Almost every “ask questions of our internal docs” product is some flavor of this.

Watch RAG run · one stage at a time

0 / 5

Click Step to watch a RAG request from question to answer.

Why the wrapper matters more than the model

AI products that handle company-specific information — internal Q&A bots, support copilots, sales assistants — sit on top of a model anyone else can also rent. The base model is mostly a commodity. The differentiated work is in the wrapper:

How data sources are connected.
How sources are chunked and indexed.
How retrieval ranks the right chunks for the right question.
How updates flow through when documents change.
Whether the system cites sources back so the answer is checkable.

The model is the engine. The retrieval is the steering wheel. Both have to work, and most of the engineering effort in any serious “AI for our company” product is in the second one.

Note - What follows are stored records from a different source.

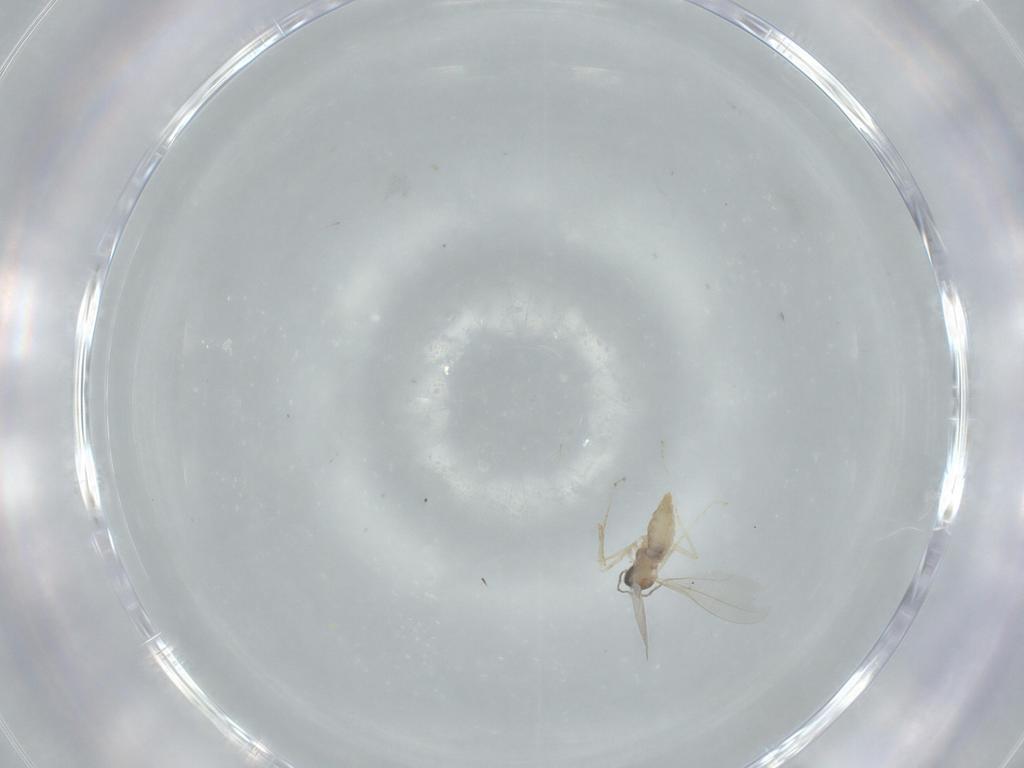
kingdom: Animalia
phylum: Arthropoda
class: Insecta
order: Diptera
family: Cecidomyiidae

How this maps onto the AI products around you

Anything that “knows things about the business” — its customers, its history, its operations — is almost certainly running retrieval underneath. The model itself wasn’t trained on that data; it can’t be.

Anything that “does things” — books, sends, queries, updates — is running tools underneath. Connectors to specific systems, with specific permissions, and (in good designs) an audit trail of what was called and why.

A model with no tools and no retrieval can only work on whatever the user types in. That covers a small slice of business work — drafting, transformations, the things a bare model handles well. For everything else, the tools-and-memory layer is the product.